■ **Selected text**
Start of Block
Here, a single probability value fails to capture everything you know about an uncertain event. And, it’s a case in which that failure matters.
Such limitations have been recognized almost since the beginning of probability theory. Dozens of solutions have been proposed. In the rest of this article, I’ll explore one. In subsequent articles, I’ll look at the problem more generally.
Meta-probability
To think about the green box, we have to reason about the probabilities of probabilities. We could call this meta-probability, although that’s not a standard term. Let’s develop a method for it.
Pull a penny out of your pocket. If you flip it, what’s the probability it will come up heads? 0.5. Are you sure? Pretty darn sure.
What’s the probability that my local junior high school sportsball team will win its next game? I haven’t a ghost of a clue. I don’t know anything even about professional sportsball, and certainly nothing about “my” team. In a match between two teams, I’d have to say the probability is 0.5.
My girlfriend asked me today: “Do you think Raley’s will have dolmades?” Raley’s is our local supermarket. “I don’t know,” I said. “I guess it’s about 50/50.” But unlike sportsball, I know something about supermarkets. A fancy Whole Foods is very likely to have dolmades; a 7-11 almost certainly won’t; Raley’s is somewhere in between.
How can we model these three cases? One way is by assigning probabilities to each possible probability between 0 and 1. In the case of a coin flip, 0.5 is much more probable than any other probability:
We can’t be absolutely sure the probability is 0.5. In fact, it’s almost certainly not exactly that, because coins aren’t perfectly symmetrical. And, there’s a very small probability that you’ve been given a tricky penny that comes up tails only 10% of the time. So I’ve illustrated this with a tight Gaussian centered around 0.5.
In the sportsball case, I have no clue what the odds are. They might be anything between 0 to 1:
In the Raley’s case, I have some knowledge, and extremely high and extremely low probabilities seem unlikely. So the curve looks something like this:
Each of these curves averages to a probability of 0.5, but they express different degrees of confidence in that probability.
Now let’s consider the gambling machines in my thought experiment. The brown box has a curve like this:
Whereas, when you’ve chosen one of the two green boxes at random, the curve looks like this:
Both these curves give an average probability of 0.45. However, a rational decision theory has to distinguish between them. Your optimal strategy in the two cases is quite different.
With this framework, we can consider another box—a blue one. It has a fixed payout probability somewhere between 0 and 0.9. I put a random number of plugs in the holes in the spinning disk—leaving between 0 and 90 holes open. I used a noise diode to choose; but you don’t get to see what the odds are. Here the probability-of-probability curve looks rather like this:
This isn’t quite right, because 0.23 and 0.24 are much more likely than 0.235—the plot should look like a comb—but for strategy choice the difference doesn’t matter.
What is your optimal strategy in this case?
End of Block
■ **Excerpted records**
Start of Block
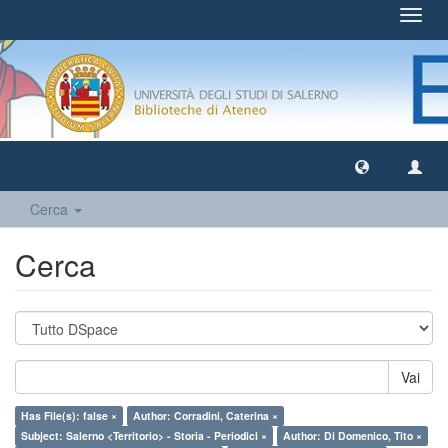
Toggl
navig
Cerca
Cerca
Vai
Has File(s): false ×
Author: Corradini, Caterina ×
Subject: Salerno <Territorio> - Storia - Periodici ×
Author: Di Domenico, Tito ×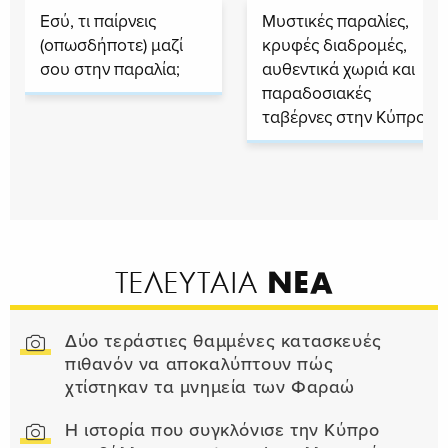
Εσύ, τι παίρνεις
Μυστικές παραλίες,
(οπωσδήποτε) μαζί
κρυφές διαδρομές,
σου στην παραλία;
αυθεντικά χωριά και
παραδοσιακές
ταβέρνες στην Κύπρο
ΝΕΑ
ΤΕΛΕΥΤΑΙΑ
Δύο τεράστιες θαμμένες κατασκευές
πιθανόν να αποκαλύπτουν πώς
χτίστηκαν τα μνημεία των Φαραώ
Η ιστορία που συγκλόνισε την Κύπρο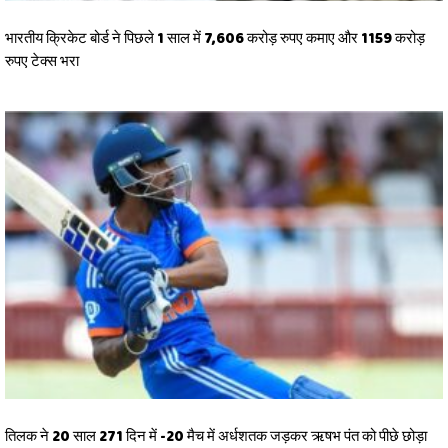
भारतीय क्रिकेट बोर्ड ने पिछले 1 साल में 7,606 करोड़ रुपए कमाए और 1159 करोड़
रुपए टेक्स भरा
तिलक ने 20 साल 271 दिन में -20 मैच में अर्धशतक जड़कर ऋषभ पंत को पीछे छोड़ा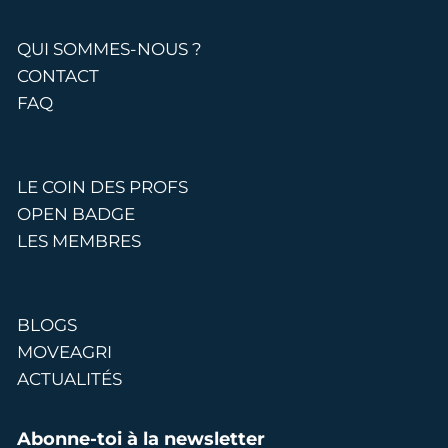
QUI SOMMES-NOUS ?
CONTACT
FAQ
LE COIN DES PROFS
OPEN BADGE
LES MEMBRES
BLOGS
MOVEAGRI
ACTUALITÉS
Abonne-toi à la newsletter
End of Block
Start of Block
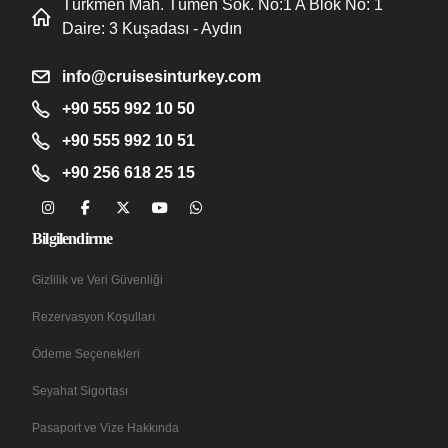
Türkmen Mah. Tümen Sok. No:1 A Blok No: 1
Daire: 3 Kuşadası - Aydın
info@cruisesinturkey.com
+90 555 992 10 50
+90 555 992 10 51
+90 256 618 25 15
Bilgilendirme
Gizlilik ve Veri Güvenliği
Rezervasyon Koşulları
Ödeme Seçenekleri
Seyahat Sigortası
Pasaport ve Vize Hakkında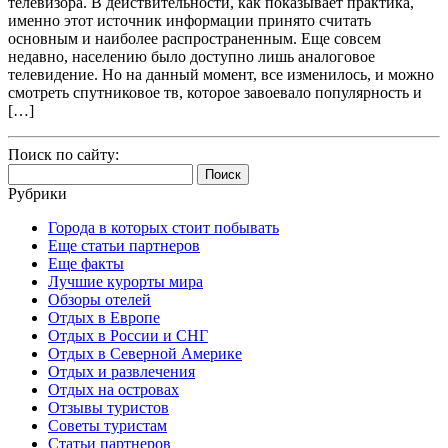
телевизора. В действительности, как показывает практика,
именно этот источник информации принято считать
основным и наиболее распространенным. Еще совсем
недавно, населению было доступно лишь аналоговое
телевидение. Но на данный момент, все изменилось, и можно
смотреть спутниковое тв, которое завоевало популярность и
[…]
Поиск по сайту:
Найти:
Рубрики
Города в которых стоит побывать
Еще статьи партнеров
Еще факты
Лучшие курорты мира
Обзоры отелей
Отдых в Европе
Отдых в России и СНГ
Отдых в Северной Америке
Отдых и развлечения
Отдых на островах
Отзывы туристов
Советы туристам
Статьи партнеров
End of Block
■ **Questions**
**1)** Name each store mentioned in the meta-probability text.
**2)** Render this sentence from the meta-probability text in Spanish: "Each of these curves averages to a probability of 0.5, but they express different degrees of confidence in that probability."
**3)** Pick up the meta-probability text after its final sentence and keep it going.

■ **Written responses**
**1)** Raley's, Whole Foods, 7-11

**2)** Cada una de estas curvas tiene una probabilidad promedio de 0,5, pero expresan distintos grados de confianza en esa probabilidad.

**3)**
As with the green box, you ought to spend some coins gathering information about what the odds are. If your estimate of the probability is less than 0.5, when you get confident enough in that estimate, you should stop. If you’re confident enough that it’s more than 0.5, you should continue gambling.
If you enjoy this sort of thing, you might like to work out what the exact optimal algorithm is.
In the next article in this sequence, we’ll look at some more complicated and interesting cases.
Further reading
The “meta-probability” approach I’ve taken here is the Ap distribution of E. T. Jaynes. I find it highly intuitive, but it seems to have had almost no influence or application in practice. We’ll see later that it has some problems, which might explain this.
The green and blue boxes are related to “multi-armed bandit problems.” A “one-armed bandit” is a casino slot machine, which has defined odds of payout. A multi-armed bandit is a hypothetical generalization with several arms, each of which may have different, unknown odds. In general, you ought to pull each arm several times, to gain information. The question is: what is the optimal algorithm for deciding which arms to pull how many times, given the payments you have received so far?
If you read the Wikipedia article and follow some links, you’ll find the concepts you need to find the optimal green and blue box strategies. But it might be more fun to try on your own first! The green box is simple. The blue box is harder, but the same general approach applies.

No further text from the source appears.